Dr. Pierce ended the Q/A after about 35 minutes of speaking with the following thought… He said that we should be hopeful but we are running a marathon and although he sees a treatment in our future there are still many miles to go before a cure is realized.
At this point Dr. Pierce took questions from the audience and the one that I will capture are his thoughts on the challenges that we still face in our fight to find a cure. Most of the other questions were very specific to certain retinal diseases.
As far as challenges go, Dr. Pierce emphasized that there are many trials going on and some will fail, many more will fail than succeed in fact, and we need to figure out how to maintain momentum. We are learning from each trial and that can not be viewed as a failure. This really resonated with me and further solidifies how important raising awareness is. We need to continue to let the world know how close we are to a cure and not allow setbacks to discourage efforts to move research forward.
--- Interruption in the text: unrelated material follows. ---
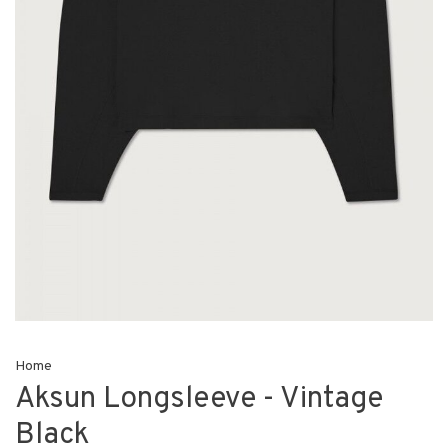
Home
Aksun Longsleeve - Vintage
Black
Another challenge we face is how do we know if a treatment works. It literally could take decades to see benefits from a treatment and this could also result in a loss of momentum.
I do feel optimistic that there will be a cure before Rebecca loses her sight. It’s still a cautious optimism however, and we will still prepare her for blindness in any way we can, but I am optimistic nonetheless. We will of course continue to raise awareness and funds as our part in helping to to keep momentum and to ultimately find a cure for her.